Easy to knit in public/socially means:
  • small enough to carry around comfortably
  • able to talk to other people and knit without screwing up the pattern
  • not so weird-looking that strangers on the subway will keep asking what the hell it is
Headbreakingly difficult means:
  • the project and/or amount of yarn needed to be on hand is too large to carry around comfortably in a garbage bag
  • the knitter is slave to the pattern, needing to check the instructions several times per round/row
  • the project has previously encouraged strangers on the subway to ask what the hell it is
The current strategy is to keep one project in the "easy" category in a small bag and take it out in public/socially. The first project up for this are the "hearts and harps" socks, whose proper pattern name is "Kristi":
Since this photo was taken on the weekend, I've got one more motif repeat done. One more repeat after that and some toe shaping, and I should have a finished sock to blog about. Which means... I'll be at the 50% mark with that particular project.

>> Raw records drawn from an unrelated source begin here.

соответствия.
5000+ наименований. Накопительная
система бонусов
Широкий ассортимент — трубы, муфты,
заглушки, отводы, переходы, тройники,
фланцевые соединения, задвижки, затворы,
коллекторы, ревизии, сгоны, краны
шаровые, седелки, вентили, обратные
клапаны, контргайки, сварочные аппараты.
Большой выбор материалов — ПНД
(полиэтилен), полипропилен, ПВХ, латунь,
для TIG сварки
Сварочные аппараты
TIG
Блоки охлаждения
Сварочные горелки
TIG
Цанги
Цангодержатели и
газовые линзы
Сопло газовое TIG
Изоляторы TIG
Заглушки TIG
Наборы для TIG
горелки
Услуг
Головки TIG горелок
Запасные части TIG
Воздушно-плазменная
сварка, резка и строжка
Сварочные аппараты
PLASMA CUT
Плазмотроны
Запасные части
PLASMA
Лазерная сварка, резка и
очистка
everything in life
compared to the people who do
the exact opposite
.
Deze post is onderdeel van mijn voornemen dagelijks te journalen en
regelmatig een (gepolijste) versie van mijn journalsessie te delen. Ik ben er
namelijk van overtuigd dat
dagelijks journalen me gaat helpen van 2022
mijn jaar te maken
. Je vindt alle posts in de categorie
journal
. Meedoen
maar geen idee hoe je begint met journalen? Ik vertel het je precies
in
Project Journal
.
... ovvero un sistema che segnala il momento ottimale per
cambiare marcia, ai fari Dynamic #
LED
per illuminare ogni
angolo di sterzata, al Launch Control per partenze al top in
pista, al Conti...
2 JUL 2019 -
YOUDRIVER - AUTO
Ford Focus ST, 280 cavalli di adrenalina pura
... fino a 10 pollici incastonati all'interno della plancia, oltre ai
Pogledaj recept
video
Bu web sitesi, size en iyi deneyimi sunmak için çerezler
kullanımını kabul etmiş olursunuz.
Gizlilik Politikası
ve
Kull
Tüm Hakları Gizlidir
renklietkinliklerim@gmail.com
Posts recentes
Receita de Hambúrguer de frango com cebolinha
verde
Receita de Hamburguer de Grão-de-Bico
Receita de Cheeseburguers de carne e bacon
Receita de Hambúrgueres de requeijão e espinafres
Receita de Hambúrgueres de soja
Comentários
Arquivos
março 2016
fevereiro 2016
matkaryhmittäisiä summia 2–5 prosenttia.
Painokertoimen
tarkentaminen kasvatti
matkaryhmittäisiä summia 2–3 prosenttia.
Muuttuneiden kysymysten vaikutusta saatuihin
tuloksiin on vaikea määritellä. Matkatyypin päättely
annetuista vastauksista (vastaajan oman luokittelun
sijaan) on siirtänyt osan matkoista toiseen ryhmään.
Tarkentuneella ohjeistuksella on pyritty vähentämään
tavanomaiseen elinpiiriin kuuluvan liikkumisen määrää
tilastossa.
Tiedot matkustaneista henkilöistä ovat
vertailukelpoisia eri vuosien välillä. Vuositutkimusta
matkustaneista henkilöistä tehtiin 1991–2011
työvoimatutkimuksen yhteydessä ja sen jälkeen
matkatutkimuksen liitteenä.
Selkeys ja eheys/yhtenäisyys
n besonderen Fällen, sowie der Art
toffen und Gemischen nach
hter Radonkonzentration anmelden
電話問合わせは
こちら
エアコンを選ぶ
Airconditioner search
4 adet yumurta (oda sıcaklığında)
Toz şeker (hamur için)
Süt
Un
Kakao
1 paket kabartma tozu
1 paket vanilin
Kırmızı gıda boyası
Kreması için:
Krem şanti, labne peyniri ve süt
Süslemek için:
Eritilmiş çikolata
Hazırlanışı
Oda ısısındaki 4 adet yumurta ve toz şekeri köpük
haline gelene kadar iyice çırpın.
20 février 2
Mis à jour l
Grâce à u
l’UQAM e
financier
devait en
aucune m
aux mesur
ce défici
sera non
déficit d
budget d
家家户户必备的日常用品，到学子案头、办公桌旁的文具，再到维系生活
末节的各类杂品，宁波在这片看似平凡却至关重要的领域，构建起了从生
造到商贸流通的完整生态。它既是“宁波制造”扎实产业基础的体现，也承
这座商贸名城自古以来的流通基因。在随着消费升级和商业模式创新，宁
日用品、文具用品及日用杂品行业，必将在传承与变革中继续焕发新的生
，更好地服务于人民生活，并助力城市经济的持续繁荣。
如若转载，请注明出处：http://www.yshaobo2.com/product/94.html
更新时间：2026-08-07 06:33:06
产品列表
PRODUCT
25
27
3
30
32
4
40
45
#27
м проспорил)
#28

I picked the double knitted jacket as the difficult project. It really is freaking difficult, and tedious, and heavy, and impossible to work on when there are other people around. I've tried in the past, and I always wind up ripping out what I did. On 420 stitches, that is no fun. Each row of that thing takes over half an hour.
On the other hand, unlike some of the other stuff on this list, I'm looking forward to wearing this one.

This isn't going to be a series of daily "ta-da" moments. This is going to be more like watching a marathon or the Tour de France. Except, you know, knitting. Stay tuned...

and so it begins by Katherine Hajer

When the film Julie & Julia came out, some of my friends were very insistent that I see it.

"It'll be inspiring," they said.

"It'll give you confidence you can be published," they said.

Instead I sat through a film that was all about getting published thanks to an almost always-supportive husband (which I don't have), and thanks to a blog written in 2002 (which I didn't have, and it's not 2002 anymore). Although I thought Julie Powell's Project was super-cool, it was pretty depressing as far as "inspiring" films go.

But since Nora Ephron passed away recently, it reminded me that I always wanted to give the Julie and Julia book a go, so I read it this past weekend.

And it was still depressing, for much the same reasons.

But, because I finished these socks during the same weekend, it gave me an idea for a Project of my own. So I went around the apartment, gathered all the stuff I already had on the needles (or hook), and made a blog page, and a title.

I called it Knit That Shit (and Crochet, Too!). The goal is to get all the stuff in the photos done before 1 January 2013. So I have almost exactly six months to finish the fourteen projects I already have on the go. I also have beading and sewing stuff to do, but those will be kind of... bonus things.

Usually I keep my posts pretty G-rated (but not always), but it was the only catchy thing I could think of that had the appropriate attitude. Besides, it goes with the whole Julie & Julia aesthetic.

If I'm going to make this work, I'm going to have to check in once a week day and whenever I finish something. I doubt very much this will lead to a book deal, but it will definitely lead to a tidier apartment, and I'm all for that.